On the other hand, unsupervised learning deals with clustering. The goal here is to find groups of examples that are similar to each other but distinct from other groups of examples. We’ll get to this more when I discuss clustering algorithms.

Learning Algorithms

I believe the easiest learning algorithm to discuss is decision stumps, since it has just one clear component. We pick an attribute and associate a rule to it. If it’s categorical, then we can have multiple groups for each of the possible values for that attribute, and assign elements accordingly. If it’s real-valued, we often associate a threshold to it and divide elements based on that rule. For instance, if we have real-valued data such as the number of words in an email message, we might set a threshold of 500 words. All emails with fewer than that quantity are spam, and all emails with at least 500 words are not spam.

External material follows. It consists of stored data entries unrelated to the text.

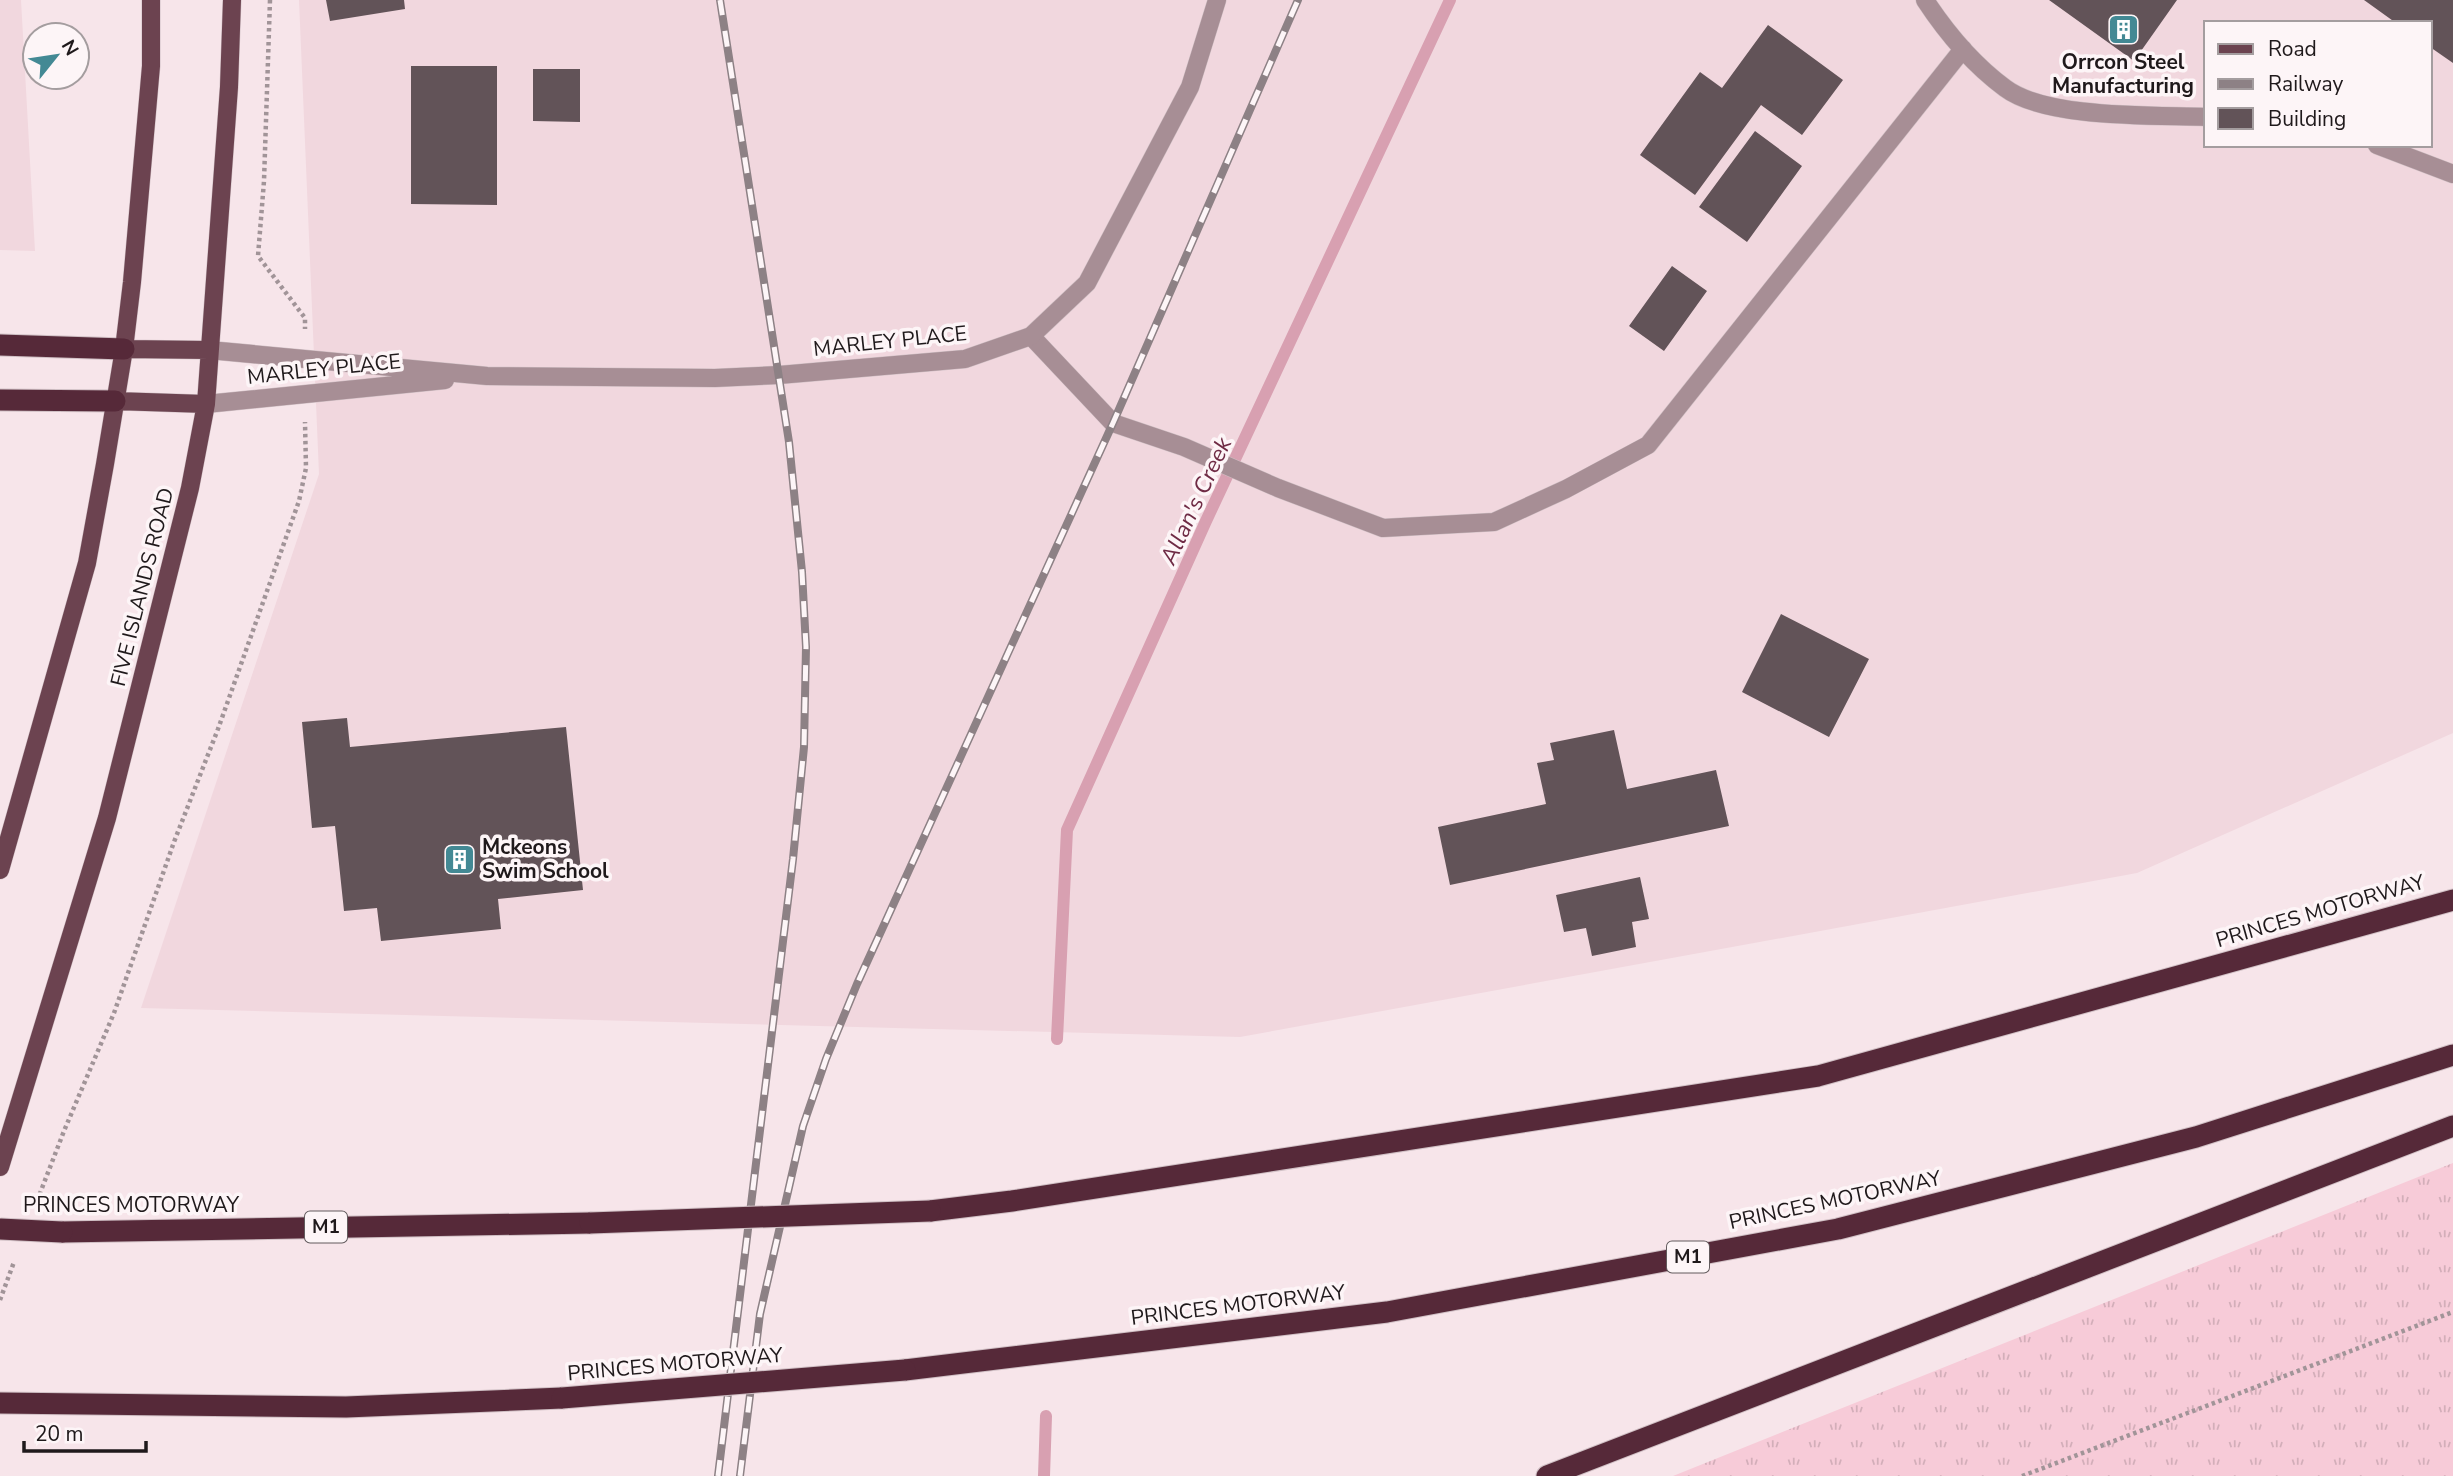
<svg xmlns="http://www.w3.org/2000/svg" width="2453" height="1476" viewBox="0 0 2453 1476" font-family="'Nunito Sans',sans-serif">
<defs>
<pattern id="grass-tufts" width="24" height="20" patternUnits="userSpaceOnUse" patternTransform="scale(1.75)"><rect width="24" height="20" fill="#f7cbd8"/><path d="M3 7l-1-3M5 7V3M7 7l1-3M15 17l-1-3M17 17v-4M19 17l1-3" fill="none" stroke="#d3aeb9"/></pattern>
</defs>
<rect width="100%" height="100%" fill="#f7e5ea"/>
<!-- built -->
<path fill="#f1d7de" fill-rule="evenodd" d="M0,0H21L35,251L0,250Z
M299,0H2453V733L2137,873L1240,1037L141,1008L319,474ZM2206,23H2430V145H2206Z"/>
<!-- grass -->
<path fill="url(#grass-tufts)" d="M2453,1163V1476H1673Z"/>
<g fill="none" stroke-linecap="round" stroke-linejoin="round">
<!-- stream -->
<path stroke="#d8a0b1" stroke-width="12" d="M1057,1039L1067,830L1206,521L1450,0
M1044,1476L1046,1416"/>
</g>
<!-- building -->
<path fill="#625358" d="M326,0H404L405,9L330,21Z
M2049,0H2177L2134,61Z
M2364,0H2453V63L2430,47V23H2396Z
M1768,25L1843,80L1802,135L1761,105L1695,195L1640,155L1700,72L1722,88Z
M411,66H497V205L411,204Z
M533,69H580V122L533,121Z
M1755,131L1802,166L1747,242L1699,207Z
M1672,266L1707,291L1664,351L1629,326Z
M1781,614L1869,659L1829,737L1742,692Z
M347,718L350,747L566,727L583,890L498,899L501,929L381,941L377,908L344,911L335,826L312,828L302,722Z
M1614,730L1627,789L1716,770L1729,826L1450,885L1438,827L1546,804L1537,763L1554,760L1550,743Z
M1640,877L1649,919L1632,922L1636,947L1592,956L1586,928L1564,932L1556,895Z"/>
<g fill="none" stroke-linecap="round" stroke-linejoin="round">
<defs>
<path id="service" d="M1925,0C1946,32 1974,65 2005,88C2046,119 2154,115 2206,117
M2377,145L2453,174
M1031,336L1113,423L1184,447L1278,488L1383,528L1494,522L1566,489L1648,445L1963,49"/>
<path id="minor" d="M209,350L487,376L715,378L779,375L965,359L1031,336L1087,283L1190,87L1217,0
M206,404L445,380"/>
<path id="primary" d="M124,349L209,350
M115,401L206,404
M0,870L87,563L105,464L124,349L132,282L151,66V0
M0,1167L107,818L190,488L206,404L229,87L232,0"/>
<path id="motorway" d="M0,345L124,349
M0,400L115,401
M930,1211L1012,1201L1818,1076L2453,900
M62,1232L590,1223
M905,1370L1387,1312L1838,1229L2196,1137L2453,1055
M0,1403L346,1407L562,1398
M1547,1476L2453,1126"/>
</defs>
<!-- service casing -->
<use href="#service" stroke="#d0c0c5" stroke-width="19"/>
<!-- minor casing -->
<use href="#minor" stroke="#d0c0c5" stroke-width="19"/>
<!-- primary casing -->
<use href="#primary" stroke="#d0c0c5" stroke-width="19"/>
<!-- motorway casing -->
<use href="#motorway" stroke="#d0c0c5" stroke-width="23"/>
<!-- path -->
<path stroke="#a19498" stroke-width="4.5" stroke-dasharray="3.5 3.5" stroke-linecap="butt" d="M270,0L264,181L258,256L305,318V329
M37,1201L64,1131L114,1013L174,842L218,729L299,501L306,468L305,422
M0,1300L14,1262
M2022,1476L2453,1312"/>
<!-- service -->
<use href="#service" stroke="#a78e95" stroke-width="18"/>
<!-- minor -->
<use href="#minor" stroke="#a78e95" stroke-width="18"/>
<!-- primary -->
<use href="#primary" stroke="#6c4350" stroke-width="18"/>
<!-- motorway -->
<use href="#motorway" stroke="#562939" stroke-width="21"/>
<defs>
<path id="rail" d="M718,1476L793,859L804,747L806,647L802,572L789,442L720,0
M740,1476L760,1314L803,1126L826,1059L857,984L1113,423L1298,0"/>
</defs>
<!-- rail casing -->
<use href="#rail" stroke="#8d8185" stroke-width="8"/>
<!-- rail -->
<use href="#rail" stroke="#fdf5f7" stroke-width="5" stroke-dasharray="16" stroke-linecap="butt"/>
<defs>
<path id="motorway-bridge" d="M590,1223L930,1211
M0,1229L62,1232
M562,1398L905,1370"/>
</defs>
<!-- motorway-bridge casing -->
<use href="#motorway-bridge" stroke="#d0c0c5" stroke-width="23" stroke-linecap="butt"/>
<!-- motorway-bridge -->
<use href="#motorway-bridge" stroke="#562939" stroke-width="21"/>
</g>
<!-- icons -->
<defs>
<symbol id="building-square" viewBox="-11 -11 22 22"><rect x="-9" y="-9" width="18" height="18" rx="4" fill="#438994" stroke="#fdf5f7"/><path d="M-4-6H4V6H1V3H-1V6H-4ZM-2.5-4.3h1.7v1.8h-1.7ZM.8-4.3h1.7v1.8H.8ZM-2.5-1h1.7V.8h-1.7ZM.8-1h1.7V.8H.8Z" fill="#fff"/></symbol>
</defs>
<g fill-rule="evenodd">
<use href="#building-square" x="2106" y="12" width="35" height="35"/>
<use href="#building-square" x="442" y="842" width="35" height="35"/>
</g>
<g text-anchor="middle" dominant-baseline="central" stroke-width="7" stroke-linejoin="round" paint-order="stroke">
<!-- shield labels -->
<g fill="#fdf5f7" stroke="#625b5d" stroke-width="2">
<rect x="305" y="1211.5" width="42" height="31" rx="5"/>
<rect x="1667" y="1241.5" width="42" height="31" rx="5"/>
</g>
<g font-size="19" font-weight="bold" fill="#1f191b">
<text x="326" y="1227">M1</text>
<text x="1688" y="1257">M1</text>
</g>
<!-- poi labels -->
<g font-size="21" font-weight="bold" fill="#1f191b" stroke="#fdf5f7">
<text x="2123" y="62">Orrcon Steel<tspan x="2123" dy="24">Manufacturing</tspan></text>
<text x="482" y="847" text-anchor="start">Mckeons<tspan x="482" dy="24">Swim School</tspan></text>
</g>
<!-- street labels -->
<g font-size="21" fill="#1f191b" stroke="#fdf5f7">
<text transform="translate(890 341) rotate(-6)">MARLEY PLACE</text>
<text transform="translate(324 369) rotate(-6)">MARLEY PLACE</text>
<text transform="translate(142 587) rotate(-76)">FIVE ISLANDS ROAD</text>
<text transform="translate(2320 911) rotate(-16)">PRINCES MOTORWAY</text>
<text transform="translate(1835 1200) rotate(-12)">PRINCES MOTORWAY</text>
<text x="131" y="1205">PRINCES MOTORWAY</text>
<text transform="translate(1238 1305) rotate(-7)">PRINCES MOTORWAY</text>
<text transform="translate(675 1364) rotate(-5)">PRINCES MOTORWAY</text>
</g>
<!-- water labels -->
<g font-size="23" font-style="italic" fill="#6f2b45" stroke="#fdf5f7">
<text transform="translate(1196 501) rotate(-65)">Allan's Creek</text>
</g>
</g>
<!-- legend -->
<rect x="2204" y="21" width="228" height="126" fill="#fdf5f7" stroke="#a49d9f" stroke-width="2"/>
<rect x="2218" y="44" width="35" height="10" fill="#6c4350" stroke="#a49d9f" stroke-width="2"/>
<text x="2268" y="56" font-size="21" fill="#1f191b">Road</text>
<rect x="2218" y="79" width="35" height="10" fill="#8d8185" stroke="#a49d9f" stroke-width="2"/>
<text x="2268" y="91" font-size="21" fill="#1f191b">Railway</text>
<rect x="2218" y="108" width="35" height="21" fill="#625358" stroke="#a49d9f" stroke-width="2"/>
<text x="2268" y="126" font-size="21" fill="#1f191b">Building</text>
<!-- north arrow -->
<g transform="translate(56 56) rotate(60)"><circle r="33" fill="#fdf5f7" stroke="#a49d9f" stroke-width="2"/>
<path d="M0-5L12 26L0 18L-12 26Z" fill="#438994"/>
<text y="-10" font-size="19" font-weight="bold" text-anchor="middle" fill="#1f191b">N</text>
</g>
<!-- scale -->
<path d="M24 1441v10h122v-10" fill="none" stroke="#1f191b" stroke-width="3.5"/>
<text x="35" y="1441" font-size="21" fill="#1f191b" stroke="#fdf5f7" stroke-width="5" paint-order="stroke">20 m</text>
</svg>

That’s it! Obviously, in our particular example, this is a terrible classification. The simplicity of decision stumps is one of its major drawbacks, since we have to rely on one single attribute to make our choice of classification; many times, it is unreasonable for this to result in an acceptable classification. On the other hand, the fact that it’s so simple means we can easily explain this model to a group of non-technical people. Don’t neglect this important fact! Scientists and mathematicians must know how to communicate with people from a variety of fields.

In the next post, I’ll discuss an obvious extension of this problem to decision trees, which are not restricted to classifying after just one decision.

  1. This was removed when the blog migrated to Jekyll in May 2015.